Problem:
Transcription, pictures excluded: write out the data below exactly.

=== Information provided ===

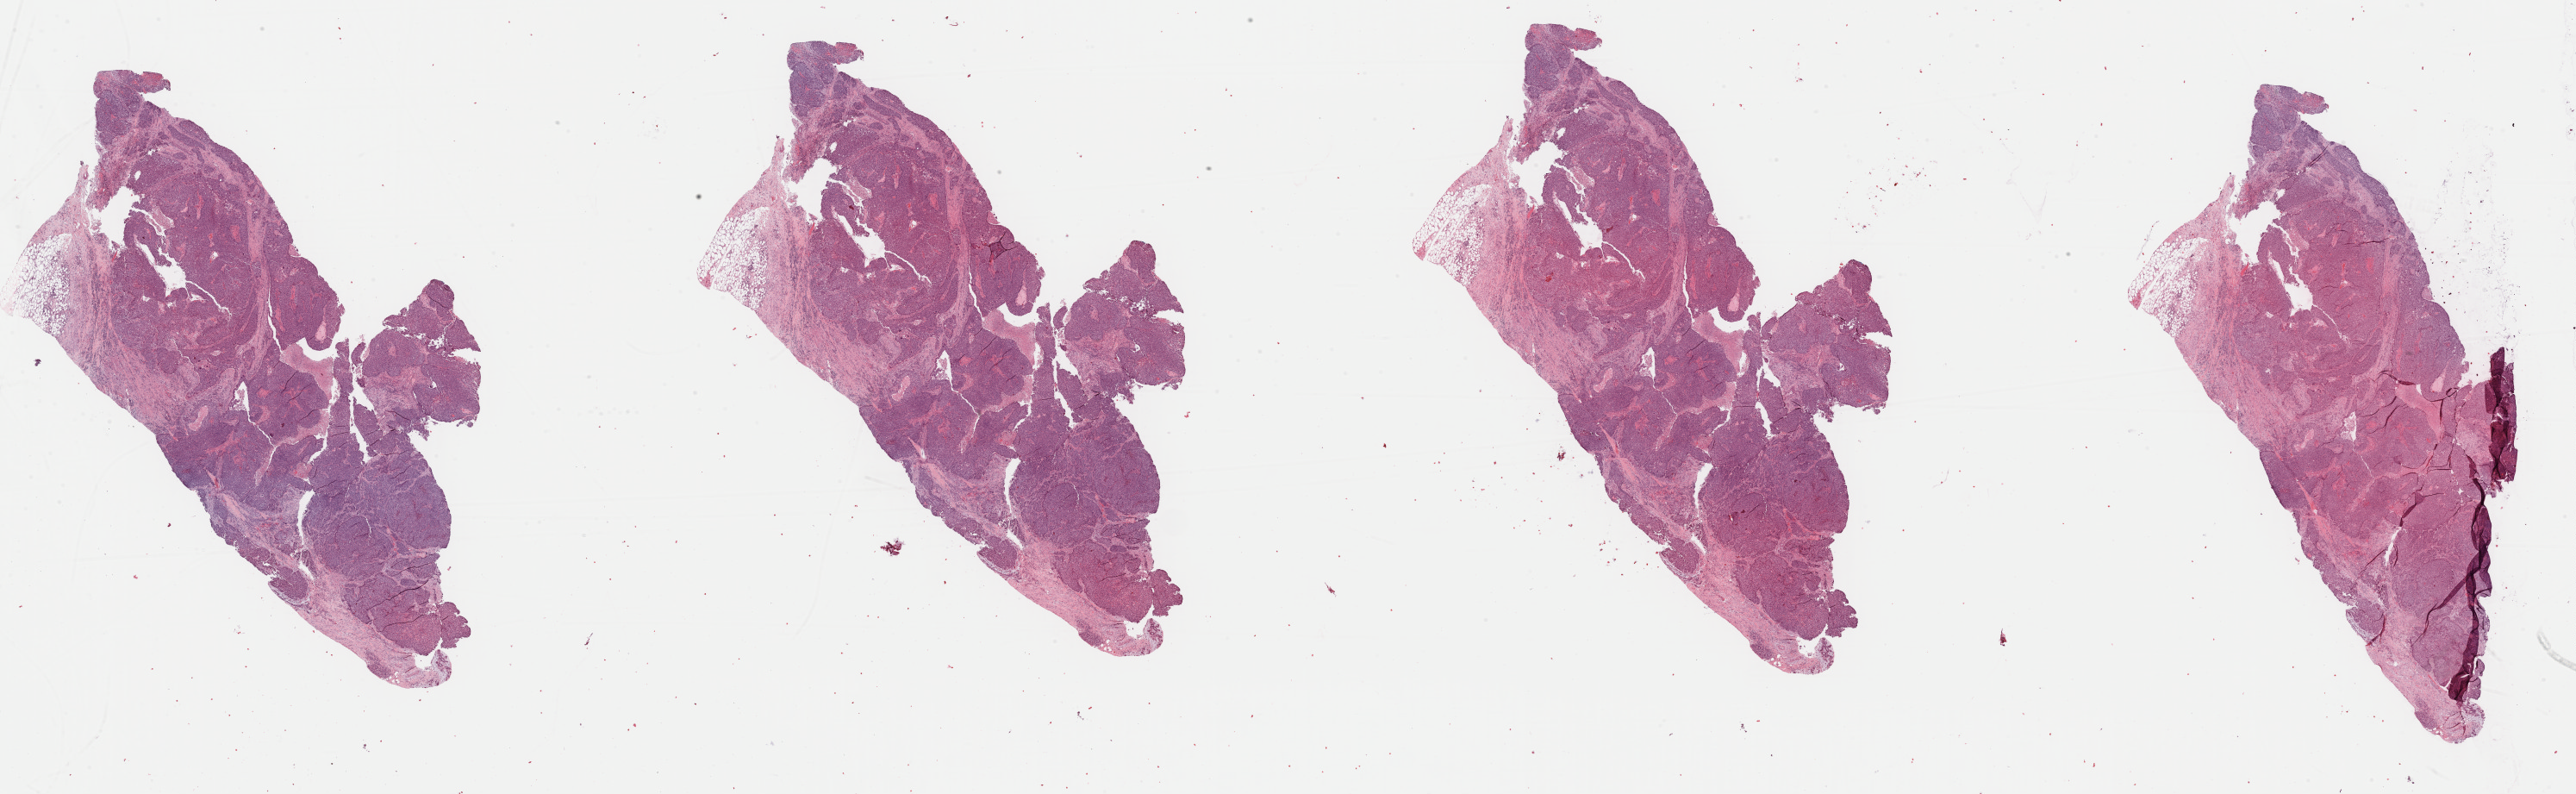
Whole-slide histology image, H&E-stained, low-resolution overview of the scanned area, about 47.2 x 14.5 mm (acquisition: 40x scan), FFPE section, primary tumour sample from the breast. Patient: female, age at initial diagnosis 57 years.
* AJCC pathologic stage: IIA
* diagnosis: Infiltrating duct carcinoma, NOS
* lymph nodes positive (case pathology): 0 of 1 examined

===

Response:
Whole-slide histology image, H&E-stained, low-resolution overview of the scanned area, about 47.2 x 14.5 mm (acquisition: 40x scan), FFPE section, primary tumour sample from the breast. Patient: female, age at initial diagnosis 57 years.
* AJCC pathologic stage: IIA
* diagnosis: Infiltrating duct carcinoma, NOS
* lymph nodes positive (case pathology): 0 of 1 examined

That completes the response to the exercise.